Collected data
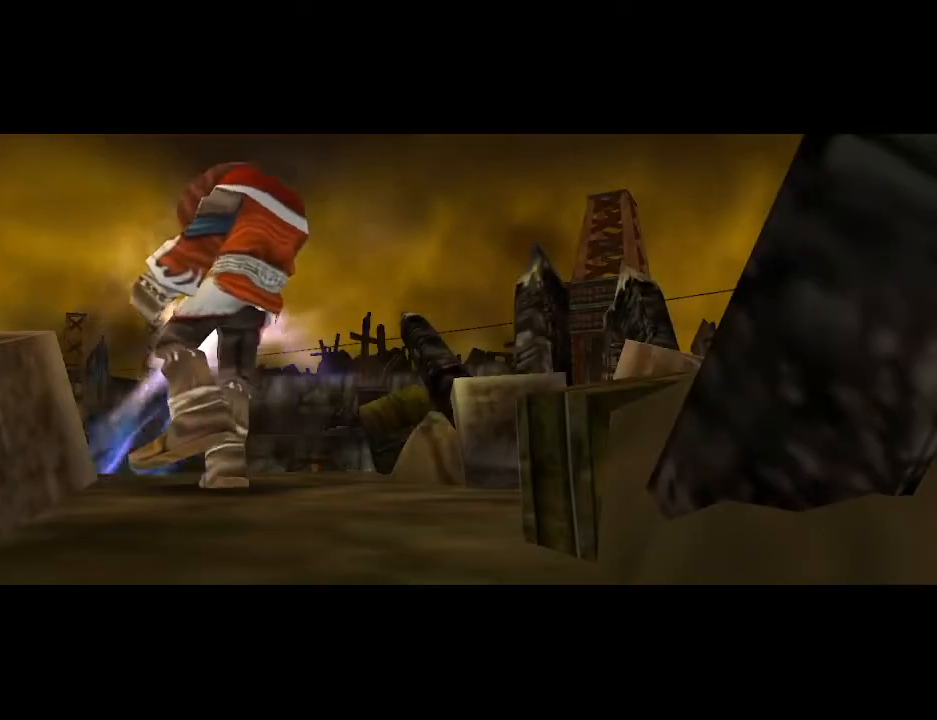
{"keys": [], "mouse": [], "events": [[33, "tab", "down"], [100, "alt", "up"], [100, "tab", "up"]]}
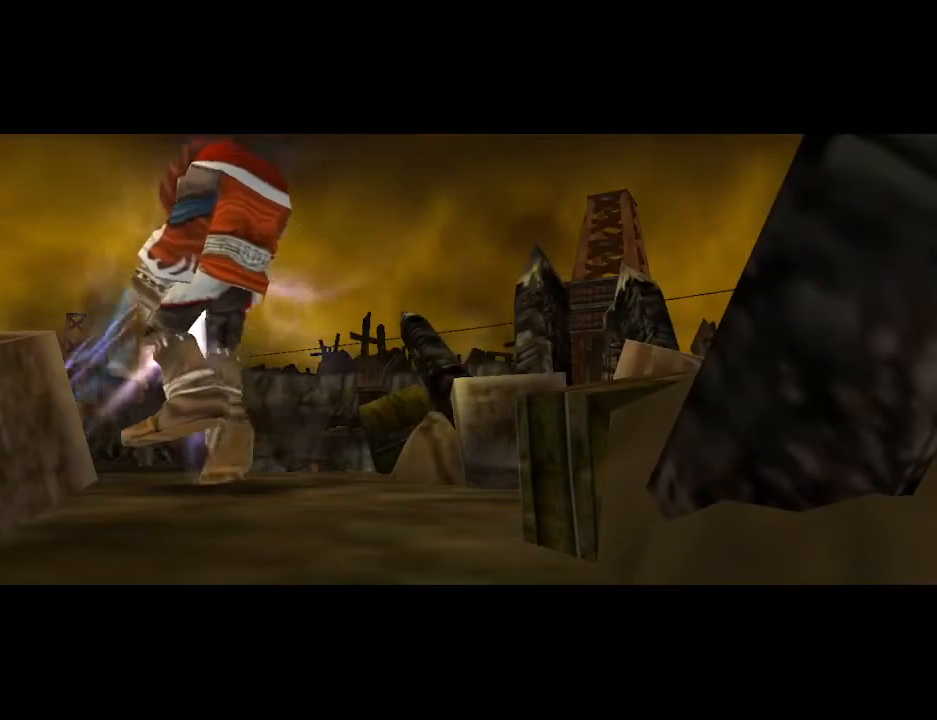
{"keys": [], "mouse": [], "events": []}
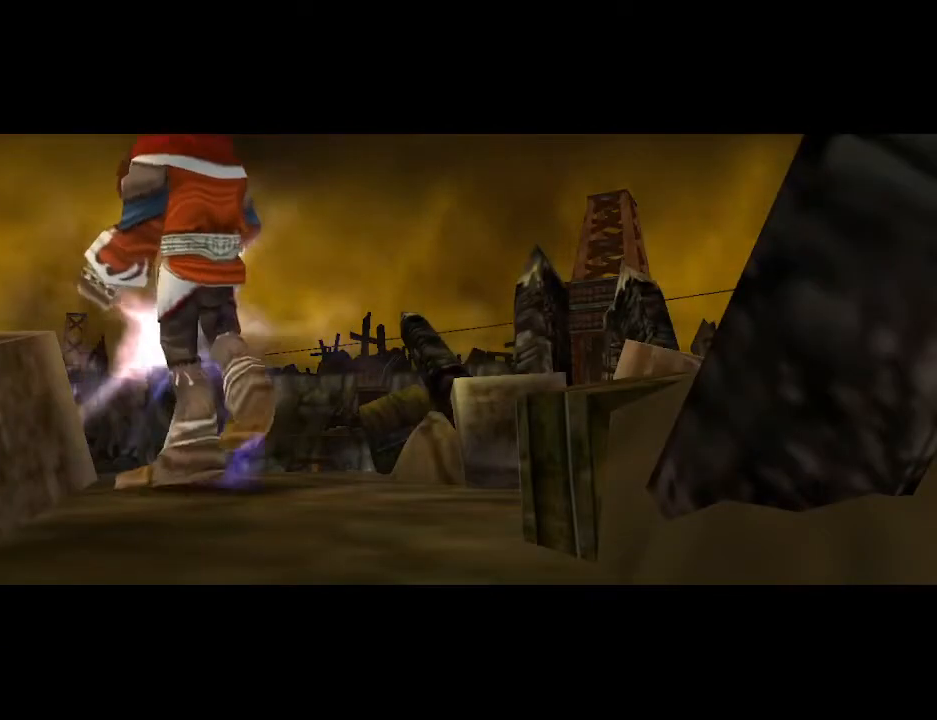
{"keys": [], "mouse": [], "events": [[233, "mouse_left", "down"], [333, "mouse_left", "up"]]}
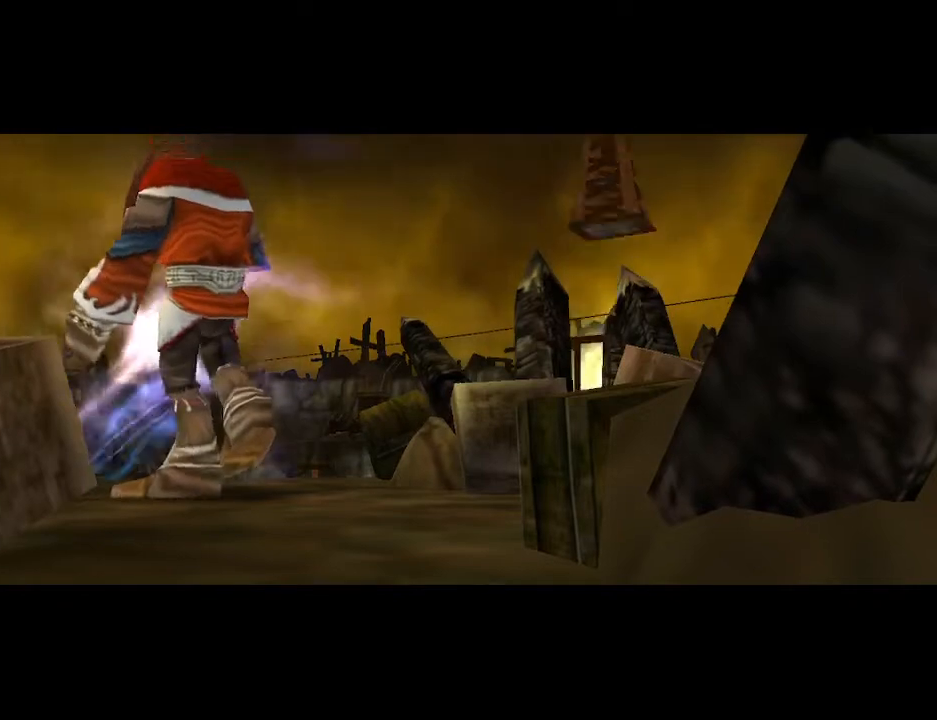
{"keys": [], "mouse": [], "events": []}
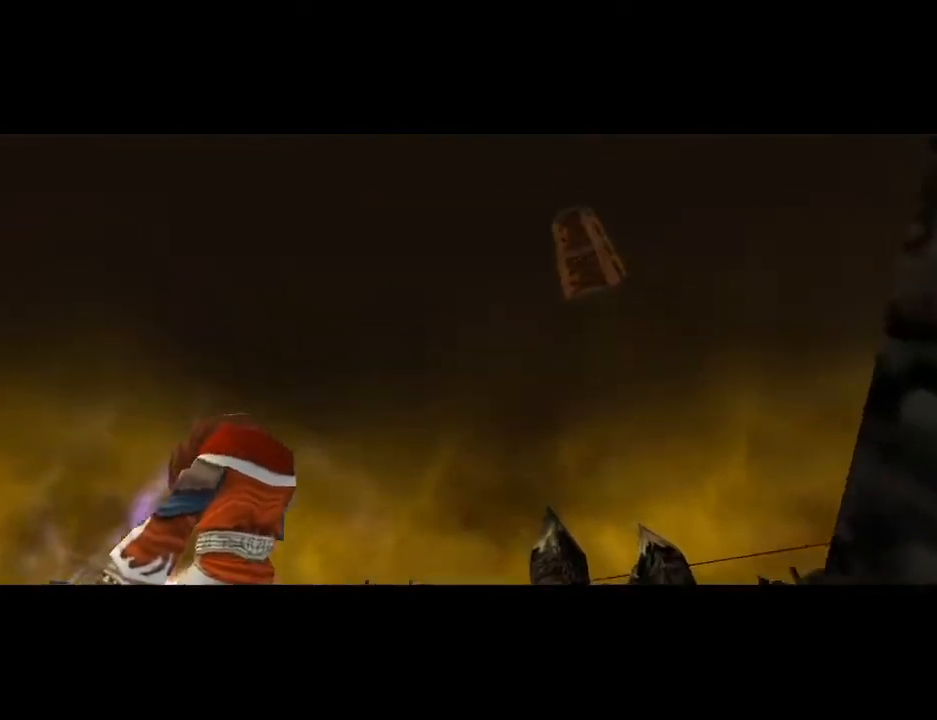
{"keys": [], "mouse": [], "events": []}
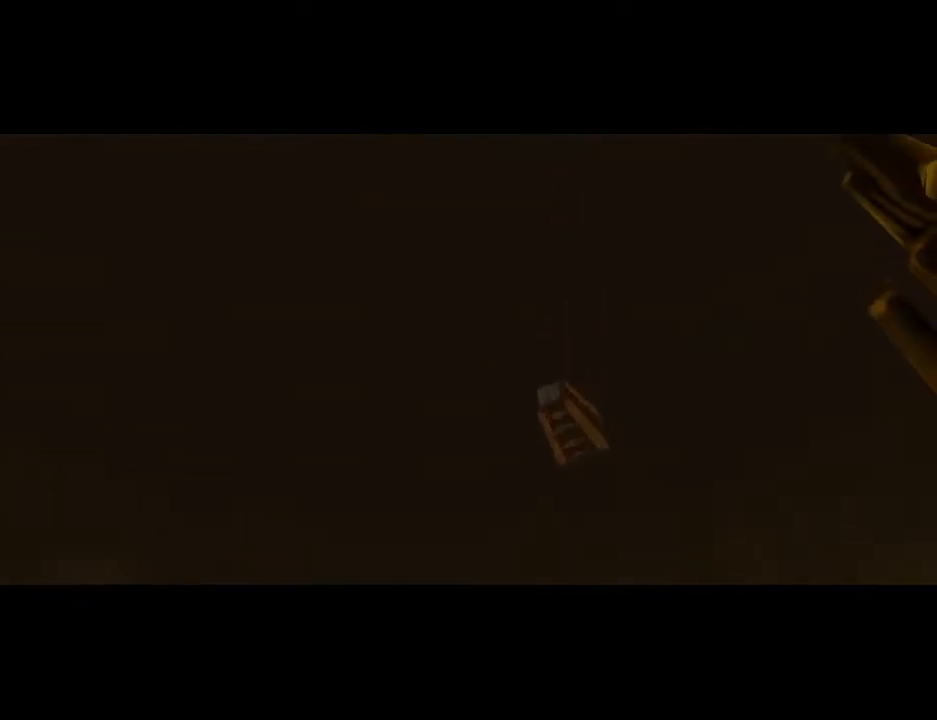
{"keys": ["e"], "mouse": [], "events": [[200, "s", "down"], [300, "s", "up"], [433, "e", "down"]]}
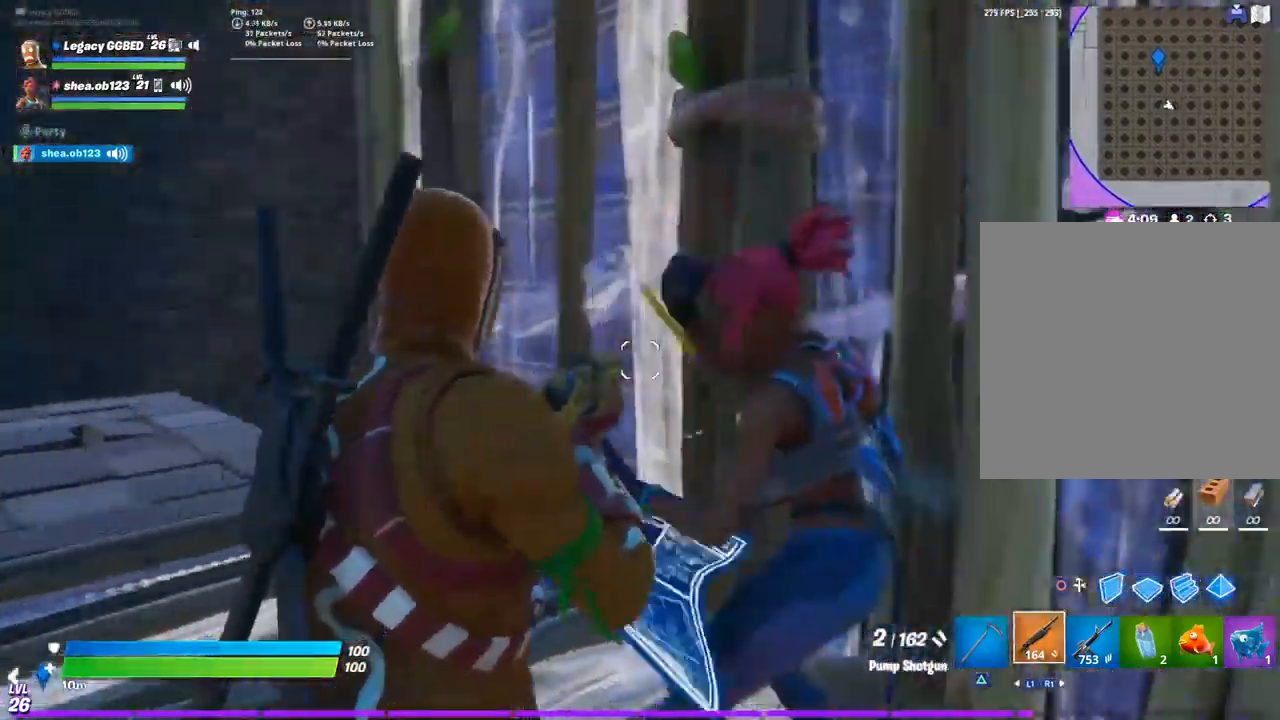
Gameplay with a controller (PlayStation layout); each line is a JSON object with the inputs held at the frame after it (dt_ms = milliseconds from this image to that frame). "events" lists button and stick changes between this image and that frame as [ms after this image, input, new state], when the widget could be followed in between.
{"dt_ms": 500, "buttons": [], "left_stick": "right", "right_stick": "up-right", "events": [[200, "right_stick", "up-right"]]}
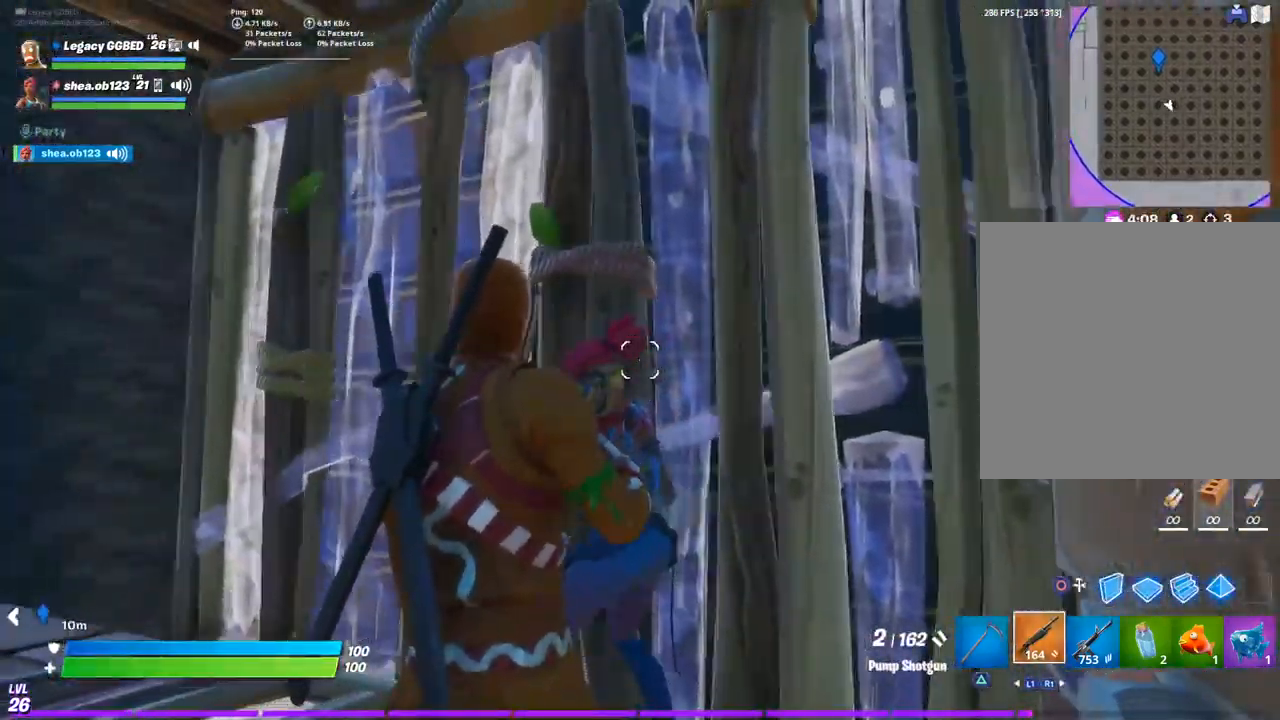
{"dt_ms": 500, "buttons": [], "left_stick": "down-left", "right_stick": "left", "events": [[33, "right_stick", "left"], [500, "left_stick", "down-left"]]}
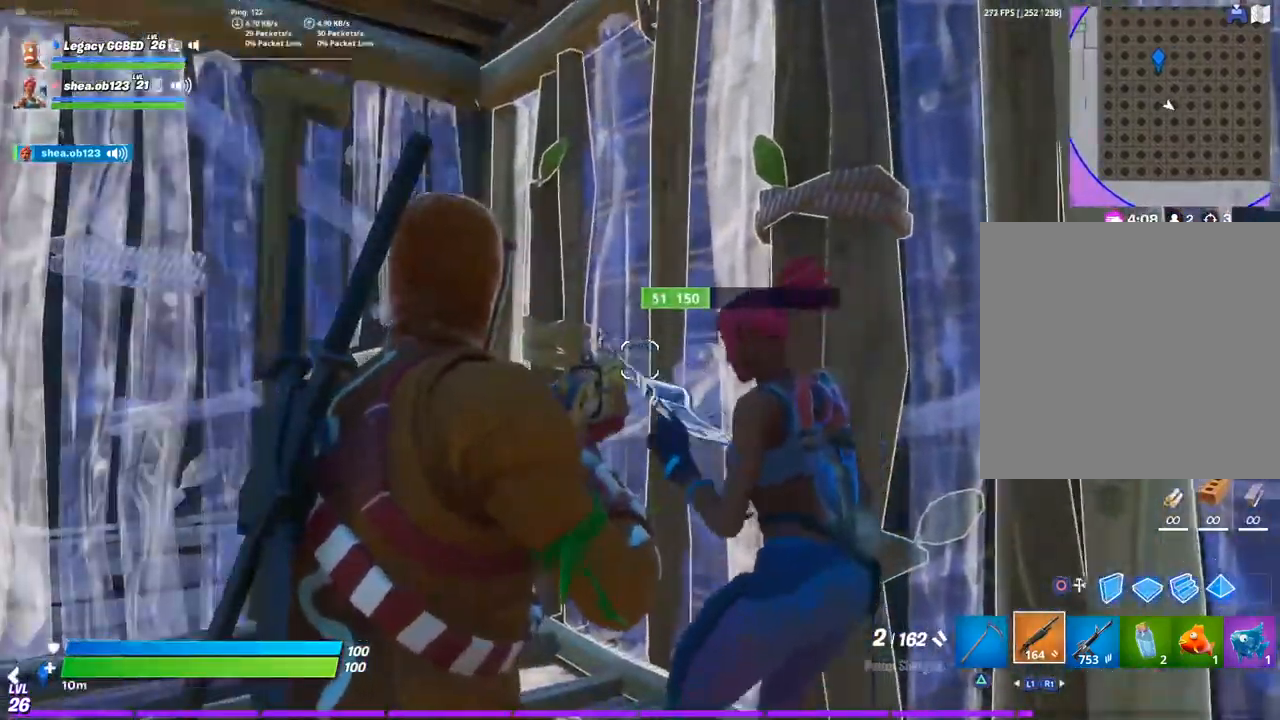
{"dt_ms": 500, "buttons": [], "left_stick": "down-left", "right_stick": "right", "events": [[33, "right_stick", "center"], [83, "right_stick", "right"], [383, "CIRCLE", "down"], [483, "CIRCLE", "up"]]}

> [Problem to work on]: The lines above that hold the word "buttons" should be found and copied out.

> [Solution to this exercise]:
{"dt_ms": 500, "buttons": [], "left_stick": "right", "right_stick": "up-right", "events": [[200, "right_stick", "up-right"]]}
{"dt_ms": 500, "buttons": [], "left_stick": "down-left", "right_stick": "left", "events": [[33, "right_stick", "left"], [500, "left_stick", "down-left"]]}
{"dt_ms": 500, "buttons": [], "left_stick": "down-left", "right_stick": "right", "events": [[33, "right_stick", "center"], [83, "right_stick", "right"], [383, "CIRCLE", "down"], [483, "CIRCLE", "up"]]}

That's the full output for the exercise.